Trouble with Tags

To reduce the number of markers to be genotyped in an association study, much effort is spent to identify and discard markers that are in strong linkage disequilibrium (LD) with other markers. The idea is that if two markers are in strong LD, the association results they will produce will be highly positively correlated. However, it is not clear that the amount of LD between markers necessarily linearly tracks with those two markers' trait-association test results. We examined this, and found that when LD between two markers and an unobserved causal site exists, the trait-association test results of these markers are often negatively correlated. In these cases, one marker will indicate that there is an association with the trait, but the other will not. Which marker will give which result is random. Below is a graph showing this for a large number of pairs of markers. LD between markers is represented on the horizontal axis and correlation between trait-association results is on the vertical axis.
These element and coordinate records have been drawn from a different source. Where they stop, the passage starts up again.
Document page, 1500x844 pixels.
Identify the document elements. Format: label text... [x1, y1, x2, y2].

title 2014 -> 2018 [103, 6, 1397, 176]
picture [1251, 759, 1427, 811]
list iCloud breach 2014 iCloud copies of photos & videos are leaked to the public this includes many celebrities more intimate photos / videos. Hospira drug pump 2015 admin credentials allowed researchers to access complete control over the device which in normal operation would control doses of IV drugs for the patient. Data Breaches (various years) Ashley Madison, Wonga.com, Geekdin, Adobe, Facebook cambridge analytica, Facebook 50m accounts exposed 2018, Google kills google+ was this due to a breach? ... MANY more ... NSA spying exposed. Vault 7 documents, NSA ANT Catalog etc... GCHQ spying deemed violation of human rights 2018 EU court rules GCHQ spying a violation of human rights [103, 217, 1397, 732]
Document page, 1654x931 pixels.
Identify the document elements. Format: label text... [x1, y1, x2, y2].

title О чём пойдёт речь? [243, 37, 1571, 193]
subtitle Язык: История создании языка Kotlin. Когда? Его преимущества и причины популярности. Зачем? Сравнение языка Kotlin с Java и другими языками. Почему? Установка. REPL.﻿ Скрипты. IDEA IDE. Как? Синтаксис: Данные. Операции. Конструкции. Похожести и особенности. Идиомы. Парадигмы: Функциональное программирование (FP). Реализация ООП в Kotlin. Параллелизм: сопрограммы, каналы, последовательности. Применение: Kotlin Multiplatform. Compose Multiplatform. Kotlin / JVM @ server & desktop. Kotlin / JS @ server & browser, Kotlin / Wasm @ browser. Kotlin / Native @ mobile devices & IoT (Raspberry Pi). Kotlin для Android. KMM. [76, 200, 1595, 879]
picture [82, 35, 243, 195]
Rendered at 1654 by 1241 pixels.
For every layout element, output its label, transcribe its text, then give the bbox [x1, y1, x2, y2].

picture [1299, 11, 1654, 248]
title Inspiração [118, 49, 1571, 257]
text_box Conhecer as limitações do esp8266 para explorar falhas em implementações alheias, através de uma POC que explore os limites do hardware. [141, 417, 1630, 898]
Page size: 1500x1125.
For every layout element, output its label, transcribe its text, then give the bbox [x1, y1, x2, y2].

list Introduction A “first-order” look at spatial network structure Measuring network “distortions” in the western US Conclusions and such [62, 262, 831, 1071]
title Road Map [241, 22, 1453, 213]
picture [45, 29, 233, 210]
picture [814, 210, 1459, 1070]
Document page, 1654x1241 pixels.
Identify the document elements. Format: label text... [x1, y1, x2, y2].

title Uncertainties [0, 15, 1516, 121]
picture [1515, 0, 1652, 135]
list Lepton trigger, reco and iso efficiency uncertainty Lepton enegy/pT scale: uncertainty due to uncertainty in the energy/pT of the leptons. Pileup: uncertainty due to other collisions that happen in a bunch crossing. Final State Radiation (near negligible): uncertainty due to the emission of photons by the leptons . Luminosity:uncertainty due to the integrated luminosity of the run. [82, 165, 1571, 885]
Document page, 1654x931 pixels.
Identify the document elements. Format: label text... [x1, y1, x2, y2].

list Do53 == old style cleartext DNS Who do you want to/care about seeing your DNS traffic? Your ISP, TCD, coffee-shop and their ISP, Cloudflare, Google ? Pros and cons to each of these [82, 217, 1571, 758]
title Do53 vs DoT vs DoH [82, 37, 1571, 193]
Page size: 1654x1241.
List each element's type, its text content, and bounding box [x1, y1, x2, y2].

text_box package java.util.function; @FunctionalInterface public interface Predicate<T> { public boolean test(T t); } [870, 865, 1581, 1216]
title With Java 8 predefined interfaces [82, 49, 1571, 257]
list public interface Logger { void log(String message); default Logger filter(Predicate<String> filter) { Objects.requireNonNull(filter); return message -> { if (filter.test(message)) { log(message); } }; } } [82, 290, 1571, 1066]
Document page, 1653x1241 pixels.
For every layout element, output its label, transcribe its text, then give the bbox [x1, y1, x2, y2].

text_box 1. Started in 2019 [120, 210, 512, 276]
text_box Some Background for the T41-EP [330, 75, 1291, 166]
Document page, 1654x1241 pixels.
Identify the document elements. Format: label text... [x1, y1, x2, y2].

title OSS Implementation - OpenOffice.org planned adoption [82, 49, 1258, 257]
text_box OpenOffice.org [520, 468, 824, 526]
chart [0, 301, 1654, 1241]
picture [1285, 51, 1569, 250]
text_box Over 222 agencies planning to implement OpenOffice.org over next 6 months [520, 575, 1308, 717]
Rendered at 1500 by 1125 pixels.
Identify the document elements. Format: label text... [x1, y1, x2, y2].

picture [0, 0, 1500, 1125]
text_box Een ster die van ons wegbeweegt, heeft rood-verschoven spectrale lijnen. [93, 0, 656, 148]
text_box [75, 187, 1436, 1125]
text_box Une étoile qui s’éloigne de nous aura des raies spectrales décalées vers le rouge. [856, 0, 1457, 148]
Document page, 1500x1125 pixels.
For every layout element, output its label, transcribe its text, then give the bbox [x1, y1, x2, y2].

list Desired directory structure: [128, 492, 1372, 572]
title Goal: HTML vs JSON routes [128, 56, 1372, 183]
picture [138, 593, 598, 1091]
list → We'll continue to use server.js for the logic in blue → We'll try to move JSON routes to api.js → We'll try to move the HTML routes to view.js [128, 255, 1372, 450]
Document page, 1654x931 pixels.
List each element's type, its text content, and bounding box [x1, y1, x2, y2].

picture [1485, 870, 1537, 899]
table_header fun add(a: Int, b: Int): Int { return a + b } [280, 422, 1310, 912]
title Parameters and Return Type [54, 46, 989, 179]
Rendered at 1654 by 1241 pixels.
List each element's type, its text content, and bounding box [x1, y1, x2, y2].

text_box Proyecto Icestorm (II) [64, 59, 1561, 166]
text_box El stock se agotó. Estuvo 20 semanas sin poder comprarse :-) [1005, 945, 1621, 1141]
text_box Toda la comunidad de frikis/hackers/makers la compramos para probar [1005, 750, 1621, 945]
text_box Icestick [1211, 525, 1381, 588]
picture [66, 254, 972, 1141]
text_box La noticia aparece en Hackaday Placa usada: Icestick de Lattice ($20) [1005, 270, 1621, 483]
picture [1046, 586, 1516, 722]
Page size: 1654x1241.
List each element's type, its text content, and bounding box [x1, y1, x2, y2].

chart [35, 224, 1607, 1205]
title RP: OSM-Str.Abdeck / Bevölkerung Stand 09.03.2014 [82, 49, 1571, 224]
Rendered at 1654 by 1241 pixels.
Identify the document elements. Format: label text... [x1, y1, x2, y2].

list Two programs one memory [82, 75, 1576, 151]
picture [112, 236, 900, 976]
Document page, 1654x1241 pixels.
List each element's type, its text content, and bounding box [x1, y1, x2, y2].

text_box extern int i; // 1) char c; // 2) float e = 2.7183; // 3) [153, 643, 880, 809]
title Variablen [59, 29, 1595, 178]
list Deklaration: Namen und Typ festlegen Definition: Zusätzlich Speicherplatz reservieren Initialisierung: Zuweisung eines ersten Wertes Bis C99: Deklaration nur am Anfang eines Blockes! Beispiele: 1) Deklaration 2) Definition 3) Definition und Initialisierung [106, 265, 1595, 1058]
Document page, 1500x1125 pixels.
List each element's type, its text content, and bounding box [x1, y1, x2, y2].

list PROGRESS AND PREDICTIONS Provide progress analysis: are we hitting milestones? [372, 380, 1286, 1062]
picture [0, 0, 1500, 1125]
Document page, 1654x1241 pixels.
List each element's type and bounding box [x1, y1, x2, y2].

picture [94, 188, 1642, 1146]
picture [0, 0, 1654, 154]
Each point represents simulation results for two markers, in LD with each other and a causal site. LD patterns are taken from real data. Markers can show LD (r2) as great as 0.8, and yet regularly disagree about being associated with the trait (correlation < -0.7). Which marker gives the positive result and which does not is random.


Reference:

Nielsen DM, Suchindran S, Smith CP. (2008) Does strong linkage disequilibrium guarantee redundant association results? Genet Epidemiol. 32(6):546-52.